At 8:45 pm I was alone for the first time today. This season of having an almost one-year-old and almost three-year-old definitely takes my best. Why?
Jameson wants my undivided attention. I’d guess that is common of first borns, but I thought it would change as Lucia became a part of our life. I guess he just likes me that much. 😉 He wants me beside him… fully engaged. He wants to know why I’m in the bathroom and what we should do next when I get out of the bathroom. He always has a “great idea”. At least a dozen times throughout the day he’ll say, “mom- I’ve got a great idea”. To which I respond, “what’s your great idea, Jameson?” The follow-up line everytime? “Mom, how about we watch a little bit of a movie”? (Of course he’ll slap the cutest smile across his face as he says it). That smile paired with his big brown eyes is almost impossible to say no to.
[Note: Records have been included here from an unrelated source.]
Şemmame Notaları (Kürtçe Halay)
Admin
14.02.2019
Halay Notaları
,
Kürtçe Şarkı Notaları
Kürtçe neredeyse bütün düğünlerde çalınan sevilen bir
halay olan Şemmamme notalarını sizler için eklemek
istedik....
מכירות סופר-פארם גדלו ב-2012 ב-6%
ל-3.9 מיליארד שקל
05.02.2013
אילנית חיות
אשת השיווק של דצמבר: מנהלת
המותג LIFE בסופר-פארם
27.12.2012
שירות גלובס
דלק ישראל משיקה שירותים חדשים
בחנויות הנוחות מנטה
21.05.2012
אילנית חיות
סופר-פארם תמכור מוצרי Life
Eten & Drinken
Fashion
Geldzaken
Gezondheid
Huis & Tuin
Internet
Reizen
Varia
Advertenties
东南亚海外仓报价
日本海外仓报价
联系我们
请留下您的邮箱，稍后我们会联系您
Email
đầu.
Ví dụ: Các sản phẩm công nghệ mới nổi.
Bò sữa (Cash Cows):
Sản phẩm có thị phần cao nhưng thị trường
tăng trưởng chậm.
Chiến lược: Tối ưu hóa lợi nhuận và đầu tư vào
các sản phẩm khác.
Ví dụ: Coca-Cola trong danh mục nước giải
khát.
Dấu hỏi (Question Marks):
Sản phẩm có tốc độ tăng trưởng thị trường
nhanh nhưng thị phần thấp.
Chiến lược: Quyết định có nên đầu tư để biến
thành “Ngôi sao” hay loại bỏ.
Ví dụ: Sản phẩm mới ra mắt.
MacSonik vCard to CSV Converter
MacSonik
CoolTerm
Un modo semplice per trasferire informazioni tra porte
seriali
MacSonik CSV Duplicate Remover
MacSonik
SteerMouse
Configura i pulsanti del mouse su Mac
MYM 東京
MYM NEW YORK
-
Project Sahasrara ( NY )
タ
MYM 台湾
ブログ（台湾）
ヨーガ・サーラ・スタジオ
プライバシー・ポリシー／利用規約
Lucia is our independent girl unless she’s tired which has been the case this week. Our peanut has decided she only needs her morning nap of 60 minutes. By three o’clock she is needy. She crawls behind me crying if I’m not holding her and pulls herself up holding unto the back of my baggy pants. She is working on cutting four teeth on top right now! Jameson calls her “cranky pants”. (He may have heard mom use the term). We’re in this season… it’s intense.
I’m trying to meet each day strong. I was reading a new parenting book tonight. I love the premise behind it. As parents we’re really only directing who our children already are. While I carried Jameson and Lucia and brought them into this world, I did not give them life. I don’t know who they were individually created to be. I have the gift (and challenge) of seeing them grow and learn. It takes the pressure off me to think that God already knows each day ahead for them. I just need to be faithful today and tomorrow and the day after tomorrow… I just need to be their mama.